Novel Dewasa CMD - Hal yang teraneh dalam hidupku adalah engkau berada satu meja dengan orang yang kamu benci. Iya, siapa lagi kalau bukan Arthur. Dia sibuk mengunyah steak tenderloin yang baru saja ia pesan. Steak itu ia kunyah dengan sangat nikmat. Dia lalu menoleh ke arahku.
“Kenapa nggak pesan? Pesan saja!” katanya. “Penjelasanku tadi sudah jelas, bukan?”
Stop!
Bagamaimana bisa sampai seperti ini? Kenapa aku harus makan satu meja dengan orang ini? Kalian mungkin tak akan percaya, tapi sebaiknya aku ceritakan semuanya dari awal.
Setelah aku memulangkan Vira dan mengirimkan amplop berisi kunci koper itu kepadanya. Aku sedikit menjalani kehidupanku dengan tenang. Tenang karena aku sudah memberikan pelajaran kepada Arthur. Namun di sisi lain ada ketidak tenangan. Ya, bagaimana bisa tenang kalau aku teringat dengan Vira, orang yang aku sayangi. Hiasan wallpaper Hello Kitty-nya saja masih ada di apartemenku. Si Hello Kitty itu bagaimana keadaannya sekarang?
Pagi itu sepi, kalau biasanya Si Hello Kitty itu datang ke dapur membaui masakanku, sekarang nggak lagi. Di sofa aku masih lihat selimut dan bantalnya. Kepengen rasanya kalau dia tidur di apartemenku lagi, aku nggak bakal membolehin dia tidur di sofaku. Tidur seranjang aja deh. Aku menghela nafas dan pagi itu masak yang simple, nasi goreng plus telor ceplok.
Aku tidak begitu semangat berangkat ke kantor. Namun aku tetap memaksa wajahku untuk ceria. Jangan deh aku ikut-ikutan jadi zombie gara-gara ini. Aku segera ke mejaku dan membalasi semua email yang ada. Aneh, aku tak melihat Doni hari ini. Kemana dia? Aku telpon ponselnya juga nggak aktif.
Bahkan ketika siang hari pas jam makan siang pun dia tidak muncul. Biasanya ia minta ditraktir. Aku iseng melihat berita di tv.

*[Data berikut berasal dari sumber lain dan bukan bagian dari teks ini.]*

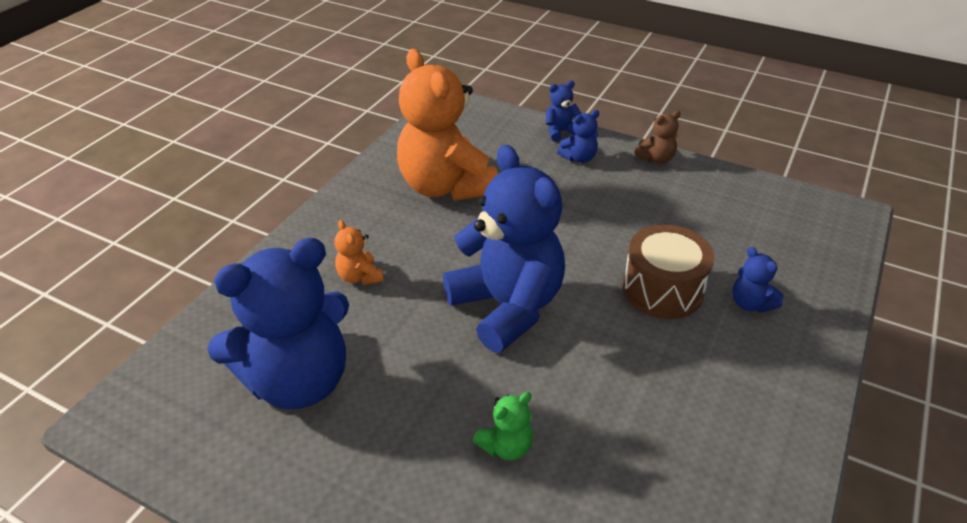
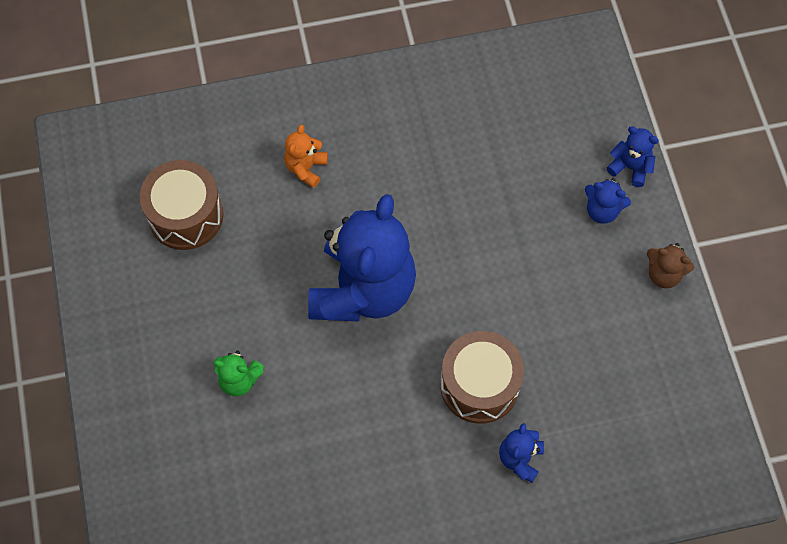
camera: 50 degrees right, 25 degrees up
blue teddy bear [207,238,349,410] -> brown drum [140,160,223,250]
orange teddy bear [397,48,498,201] -> none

“Baru-baru ini anak seorang pebisnis dan pengusaha pemilik Darmawan Group ditemukan tewas. Vira Yuniarsih Darmawan usia 24 tahun ditemukan tewas di pinggiran kota setelah sebelumnya tidak pulang selama beberapa hari. Menurut keterangan keluarga korban kemungkinan dia kabur dari rumah, setelah itu korban diculik dan dibunuh.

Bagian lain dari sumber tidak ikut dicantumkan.